X_train, X_test, y_train, y_test = train_test_split(X, y, test_size=0.2, random_state=42)
knn = neighbors.KNeighborsClassifier(n_neighbors = 5)      # KNN: k-nearest neighbour classification algorithm
knn_model_1 = knn.fit(X_train, y_train)
print('k-NN accuracy for test set: %f' % knn_model_1.score(X_test, y_test))
from sklearn.metrics import classification_report
y_true, y_pred = y_test, knn_model_1.predict(X_test)
print(classification_report(y_true, y_pred))  # precision, recall, and f1-score are evaluation metrics, the higher, the better


You can see that we have 45.6% of Accuracy by using K-NN classifier. Now, we are using the normalization methods, min-max scaling and z-score scaling, to see how the results are improved.

In [None]:
from sklearn import preprocessing

min_max_scaler = preprocessing.MinMaxScaler()     # do the min-max normalization
Xs = min_max_scaler.fit_transform(X)      
from sklearn.model_selection import train_test_split
#from sklearn.cross_validation import train_test_split
Xs_train, Xs_test, y_train, y_test = train_test_split(Xs, y, test_size=0.2, random_state=42)
knn_model_2 = knn.fit(Xs_train, y_train)
print('k-NN score for test set: %f' % knn_model_2.score(Xs_test, y_test))
y_true, y_pred = y_test, knn_model_2.predict(Xs_test)
print(classification_report(y_true, y_pred))

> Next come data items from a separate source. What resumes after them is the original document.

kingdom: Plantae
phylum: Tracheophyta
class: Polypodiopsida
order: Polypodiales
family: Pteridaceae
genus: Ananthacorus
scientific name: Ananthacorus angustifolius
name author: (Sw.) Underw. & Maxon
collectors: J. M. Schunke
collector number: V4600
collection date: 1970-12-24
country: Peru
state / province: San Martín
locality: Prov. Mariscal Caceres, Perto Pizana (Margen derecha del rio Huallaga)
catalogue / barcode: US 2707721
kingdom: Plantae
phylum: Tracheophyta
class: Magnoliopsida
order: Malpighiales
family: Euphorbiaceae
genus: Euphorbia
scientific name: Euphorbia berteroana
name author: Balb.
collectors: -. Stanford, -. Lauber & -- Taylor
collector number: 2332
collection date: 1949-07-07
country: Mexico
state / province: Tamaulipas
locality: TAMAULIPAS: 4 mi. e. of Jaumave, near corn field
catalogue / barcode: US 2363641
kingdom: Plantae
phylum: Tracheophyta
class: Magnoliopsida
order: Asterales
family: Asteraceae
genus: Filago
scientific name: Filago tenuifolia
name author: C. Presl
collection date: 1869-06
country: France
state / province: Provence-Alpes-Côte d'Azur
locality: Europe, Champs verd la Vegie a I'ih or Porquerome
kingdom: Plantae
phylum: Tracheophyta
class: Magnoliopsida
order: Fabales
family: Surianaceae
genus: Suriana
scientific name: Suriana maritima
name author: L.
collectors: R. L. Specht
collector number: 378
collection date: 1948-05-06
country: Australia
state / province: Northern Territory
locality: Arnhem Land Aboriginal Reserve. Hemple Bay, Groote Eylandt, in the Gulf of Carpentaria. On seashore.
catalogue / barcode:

The performance is improved by using min-max normalization.
Let's see how the z-score normalization goes.

In [None]:
from sklearn import preprocessing

Xs = preprocessing.scale(X)     # do the z-score normalization
from sklearn.model_selection import train_test_split
#from sklearn.cross_validation import train_test_split
Xs_train, Xs_test, y_train, y_test = train_test_split(Xs, y, test_size=0.2, random_state=42)
knn_model_2 = knn.fit(Xs_train, y_train)
print('k-NN score for test set: %f' % knn_model_2.score(Xs_test, y_test))
y_true, y_pred = y_test, knn_model_2.predict(Xs_test)
print(classification_report(y_true, y_pred))

The performance is further improved. In fact, which normalization method is chosen is totally up to data, can try both.